▶ _QUESTIONS TO ANSWER_
(1) In the passage about Siberia's declining cities, rewrite the text starting with "In 2013, the" and going on through "of its families.", substituting "pulp mill" for "paper mill".
(2) Extend the passage about Siberia's declining cities past its final sentence.

According to Caritas, drug addiction rose five times in 20 years and 30% of deaths are attributed to alcohol. Life expectancy fell from 64 in the ’90s to only 55 in 2017.

“The process of change after the collapse of socialism has pushed many to the exclusion,” Caritas warns in a report on the Siberian situation. “From an egalitarian society that Russia was aiming for, the country is farther than ever from that reality,” says the institution. “One fifth of the Russian population now has half of the country’s income, while the poorest 20 percent own only 6 percent of GDP,” it estimates.

“The disparity between the winners of modernization and the losers is not necessarily visible in Russia,” Caritas goes on. “Many of the old, sick and disabled are living behind walls of privacy or in remote regions, as are the cases of satellite cities in Siberia.”

In 2013, the Russian government determined that it would need US$33 billion to modernize the more than 100 cities on the brink of collapse. Instead, they spent $50 billion on Sochi for the 2014 Winter Olympics and another $11 billion for the World Cup.

Without money, the result was the collapse of dozens of these cities. Baikalsk was one of them, devastated by the bankruptcy of the BPPM paper mill company that employed practically all of its families.

The plant opened in 1966 on the edge of Lake Baikal, which contains one-fifth of the world’s unfrozen fresh water. At its peak, it employed more than 2,000 people and produced 100,000 tons of pulp per year. Work began in the 1950s and was part of the Soviet military complex.

Dmitry Medvedev, the current prime minister, even pledged a billion dollars to bail out the region and the factory received proposals from Chinese investors. None of these promises were ever transformed into reality. Today: empty streets and houses below a monstrous, dormant factory.

“The end of the factory has changed our lives,” says Ludmilla, a vegetable seller at a local market in Baikalsk. She says that her husband, who depended on pulp production, began to drink and to beat her. She got a divorce and he soon died from the consequences of alcoholism. She did not know that Russia would play Uruguay that night.

▶ _DATA RECORDS_

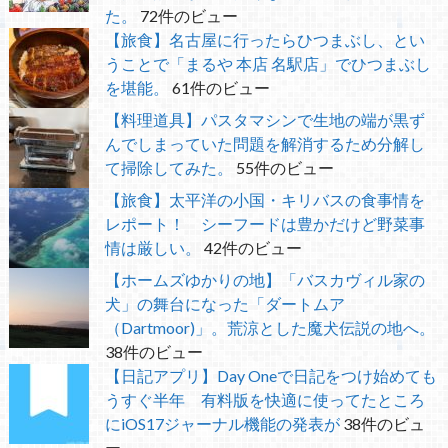
た。
72件のビュー
【旅食】名古屋に行ったらひつまぶし、とい
うことで「まるや 本店 名駅店」でひつまぶし
を堪能。
61件のビュー
【料理道具】パスタマシンで生地の端が黒ず
んでしまっていた問題を解消するため分解し
て掃除してみた。
55件のビュー
【旅食】太平洋の小国・キリバスの食事情を
レポート！ シーフードは豊かだけど野菜事
情は厳しい。
42件のビュー
【ホームズゆかりの地】「バスカヴィル家の
犬」の舞台になった「ダートムア
（Dartmoor)」。荒涼とした魔犬伝説の地へ。
38件のビュー
【日記アプリ】Day Oneで日記をつけ始めても
うすぐ半年 有料版を快適に使ってたところ
にiOS17ジャーナル機能の発表が
38件のビュ
ー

▶ _RESPONSES BY ITEM NUMBER_
(1)
In 2013, the Russian government determined that it would need US$33 billion to modernize the more than 100 cities on the brink of collapse. Instead, they spent $50 billion on Sochi for the 2014 Winter Olympics and another $11 billion for the World Cup.

Without money, the result was the collapse of dozens of these cities. Baikalsk was one of them, devastated by the bankruptcy of the BPPM pulp mill company that employed practically all of its families.

(2)
Vasilla Sibirtsev, 78, a former pulp-mill employee, insisted that everyone support the national team. “We will win until the end,” he said. But he did not know his players.

Not far away, illegal Uzbekistan immigrants working on the recovery of a boat admitted they were just waiting to finish the day to start following the World Cup games. Because of the time zone, practically all matches take place at night and dawn in Siberia. “We support Brazil and Russia,” said one of them, asking that his name not be revealed.

Moscow angered many residents of the region when it tried to persuade them to leave their homes and their cities. In exchange for US$25,000, these citizens were invited to migrate to cities that would survive. But for poorer families, moving to a new city was unrealistic. They would have to sell their homes for a maximum of US$2,000 and look for alternatives in big cities, most valued at around US$60,000.

In silence, the factory that has polluted the waters of one of the largest lakes in the world for more than half a century looms over a village that has nothing to do with the images of the World Cup and its host cities’ fireworks.

“What changes in my life if Russia wins?” asks Svetlana Nikolaivna, a fish-seller from Baikalsk. Asked if she would stay up late for the the game, she made it clear that this was not going to happen. “Tomorrow I need to be at work early. It’s my work that assures the lives of my kids,” she says. “Here, we don’t have time for football.”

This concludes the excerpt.